Paraná

Economia Solidária

Madalena dos Santos e a marcha incansável por outro mundo

Liderança faxinalense leva consigo, em todos os passos, a luta por uma forma de vida mais livre

Brasil de Fato | Curitiba (PR) |
“Tem coisas que já vêm dentro da gente. Quem é de verdade, veste a camisa”
“Tem coisas que já vêm dentro da gente. Quem é de verdade, veste a camisa” - Franciele Petry Schramm

- Você não conhece a Mada? É a de camisa vermelha – aponta um conhecido. – Ela é famosa por aqui.

Madalena dos Santos está sentada em meio a uma ampla roda na sede do Centro Comunitário e de Produção Alimentar Padre Miguel (Cecopam).

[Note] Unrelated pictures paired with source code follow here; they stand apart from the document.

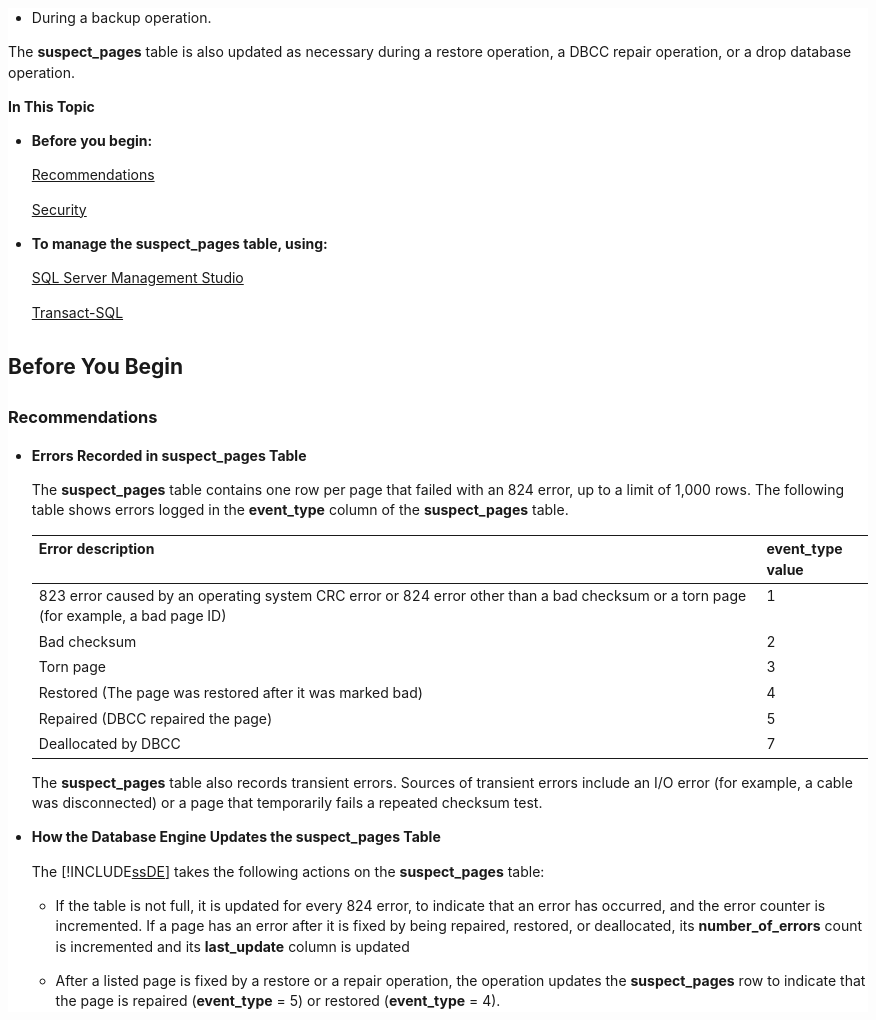 -   During a backup operation.  
  
 The **suspect_pages** table is also updated as necessary during a restore operation, a DBCC repair operation, or a drop database operation.  
  
 **In This Topic**  
  
-   **Before you begin:**  
  
     [Recommendations](#Recommendations)  
  
     [Security](#Security)  
  
-   **To manage the suspect_pages table, using:**  
  
     [SQL Server Management Studio](#SSMSProcedure)  
  
     [Transact-SQL](#TsqlProcedure)  
  
##  <a name="BeforeYouBegin"></a> Before You Begin  
  
###  <a name="Recommendations"></a> Recommendations  
  
-   **Errors Recorded in suspect_pages Table**  
  
     The **suspect_pages** table contains one row per page that failed with an 824 error, up to a limit of 1,000 rows. The following table shows errors logged in the **event_type** column of the **suspect_pages** table.  
  
    |Error description|**event_type** value|  
    |-----------------------|---------------------------|  
    |823 error caused by an operating system CRC error  or 824 error other than a bad checksum or a torn page (for example, a bad page ID)|1|  
    |Bad checksum|2|  
    |Torn page|3|  
    |Restored (The page was restored after it was marked bad)|4|  
    |Repaired (DBCC repaired the page)|5|  
    |Deallocated by DBCC|7|  
  
     The **suspect_pages** table also records transient errors.  Sources of transient errors include an I/O error (for example, a cable was disconnected) or a page that temporarily fails a repeated checksum test.  
  
-   **How the Database Engine Updates the suspect_pages Table**  
  
     The [!INCLUDE[ssDE](../../analysis-services/instances/install/windows/includes/ssde-md.md)] takes the following actions on the **suspect_pages** table:  
  
    -   If the table is not full, it is updated for every 824 error, to indicate that an error has occurred, and the error counter is incremented. If a page has an error after it is fixed by being repaired, restored, or deallocated, its **number_of_errors** count is incremented and its **last_update** column is updated  
  
    -   After a listed page is fixed by a restore or a repair operation, the operation updates the **suspect_pages** row to indicate that the page is repaired (**event_type** = 5) or restored (**event_type** = 4).  
  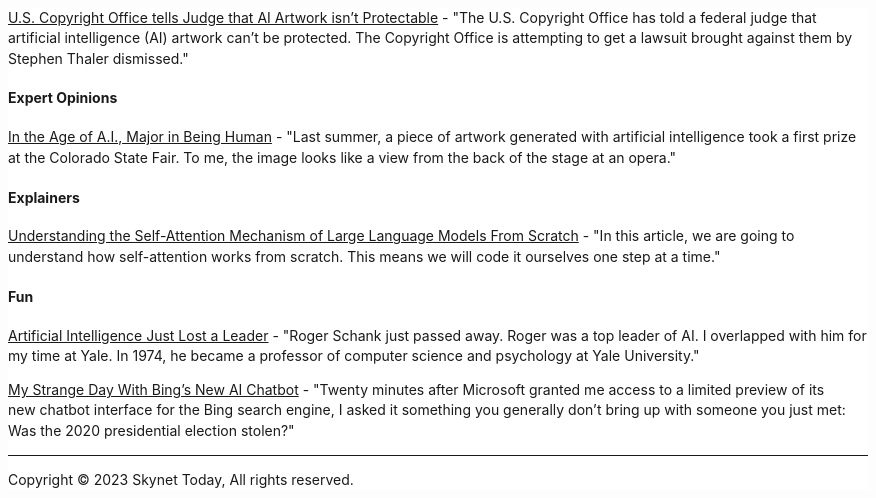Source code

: [U.S. Copyright Office tells Judge that AI Artwork isn’t Protectable](https://petapixel.com/2023/02/09/u-s-copyright-office-tells-judge-that-ai-artwork-isnt-protectable/) - "The U.S. Copyright Office has told a federal judge that artificial intelligence (AI) artwork can’t be protected. The Copyright Office is attempting to get a lawsuit brought against them by Stephen Thaler dismissed."

#### Expert Opinions

[In the Age of A.I., Major in Being Human](https://www.nytimes.com/2023/02/02/opinion/ai-human-education.html) - "Last summer, a piece of artwork generated with artificial intelligence took a first prize at the Colorado State Fair. To me, the image looks like a view from the back of the stage at an opera."

#### Explainers

[Understanding the Self-Attention Mechanism of Large Language Models From Scratch](https://sebastianraschka.com/blog/2023/self-attention-from-scratch.html) - "In this article, we are going to understand how self-attention works from scratch. This means we will code it ourselves one step at a time."

#### Fun

[Artificial Intelligence Just Lost a Leader](https://rjlipton.wpcomstaging.com/2023/02/05/artificial-intelligence-just-lost-a-leader/) - "Roger Schank just passed away. Roger was a top leader of AI. I overlapped with him for my time at Yale. In 1974, he became a professor of computer science and psychology at Yale University."

[My Strange Day With Bing’s New AI Chatbot](https://www.wired.com/story/my-strange-day-with-bings-new-ai-chatbot/) - "Twenty minutes after Microsoft granted me access to a limited preview of its new chatbot interface for the Bing search engine, I asked it something you generally don’t bring up with someone you just met: Was the 2020 presidential election stolen?"

<hr>

Copyright © 2023 Skynet Today, All rights reserved.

A conversa coletiva gira em torno da economia solidária, ali praticada por meio do Clubão de Trocas, iniciativa de que Madalena faz parte e na qual acredita como força de transformação social. O clube busca promover uma atividade econômica alternativa à das grandes empresas, praticando valores como a solidariedade, a cooperação e a inteligência coletiva.

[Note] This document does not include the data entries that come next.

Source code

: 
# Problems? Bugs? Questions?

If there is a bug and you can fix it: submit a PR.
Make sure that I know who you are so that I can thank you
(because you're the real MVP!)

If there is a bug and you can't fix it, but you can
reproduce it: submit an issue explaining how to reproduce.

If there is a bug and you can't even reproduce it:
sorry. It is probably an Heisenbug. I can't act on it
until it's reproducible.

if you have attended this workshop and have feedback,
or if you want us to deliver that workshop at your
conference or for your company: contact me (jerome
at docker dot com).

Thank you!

É fim de tarde no bairro Xaxim e frestas de sol aquecem e iluminam o salão. Madalena se levanta e abre um largo sorriso antes de perguntar às pessoas em volta: “Qual foi o maior presente que a gente ganhou hoje?”. Alguns participantes arriscam uma resposta e ela as complementa com sua opinião: “O dia. Fez sol, nossas crianças brincaram e nós estivemos juntos. Foi um dia maravilhoso”.

Comunidades faxinalenses

Aos poucos, o motivo da fama de Madalena fica mais claro: é notória entre os movimentos sociais sua incansável luta pela economia solidária e por formas de existência independentes do grande sistema do capital. Moradora de uma comunidade faxinalense próxima de Mandirituba, na região metropolitana de Curitiba, leva como missão de vida a tarefa de ajudar a quem precisa.

Os faxinais são formas de vida típicas do Paraná que se caracterizam pela criação solta de animais, por menos cercas entre os vizinhos e mais preservação na natureza. A única delimitação permitida circula o perímetro das residências individuais e os chamados mata-burros, ou seja, estrados feitos de madeira espaçada sobre valas, que impedem a passagem dos animais. A ideia é evitar que o gado e os cavalos fujam da propriedade ou caminhem até muito longe.

Madalena comenta, com indignação, um dos maiores problemas enfrentados pela comunidade: pessoas de fora que compram terrenos nas proximidades e não respeitam a tradição desses povos. Os faxinalenses acertam acordos comunitários para delimitar a extensão da terra que será cercada, dentro de uma ideologia mais coletiva da existência. “Se, por exemplo, definimos que só 40% do território pode ser cercado, isso se torna um contrato coletivo”, explica. “Mas os poderosos da região não aceitam que temos nossa cultura, compram suas chácaras para se divertir no fim de semana e cravam cercas onde não é permitido, e isso interfere em nosso modo de vida”.

Por algum tempo, Madalena chegou a articular um grupo chamado “vento da meia noite”, que derrubava as cercas na madrugada. “Mas comprei briga pela comunidade e me envolvi em confusão das sérias. Tivemos que parar”, lamenta.

Quando a causa é a própria vida

Entre os faxinalenses, já foi Agente de Desenvolvimento Brasil Local, quando recebia uma ajuda de custo para liderar iniciativas para a população da comunidade. Também exerceu a tarefa de educadora popular, influenciada por Paulo Freire. “No clubão de trocas, por exemplo, a comunidade foge um pouco dessa coisa do dinheiro”, cita. Pela criação de animais, os faxinalenses dispõem de produtos como ovos, torresmo e banha de porco, que trocam por roupas, utensílios e outros artigos de que necessitam.

Durante a semana, a Mada comercializa suas produções artesanais em uma feira em Curitiba. “Tive contato com muitas comunidades tradicionais e aprendi a fazer artesanato com povos indígenas, com benzedeiras, com cipozeiras, com a umbanda. Hoje, o que eu faço é resultado de toda essa mistura”, orgulha-se. Nas mãos, carrega um anel de tucum de fabricação própria. No peito, carrega o sonho de transformar a nossa forma de vida por meio da economia solidária. “Não faço isso nada pra me engrandecer. Tem coisas que já vêm dentro da gente. Quem é de verdade, veste a camisa”, defende.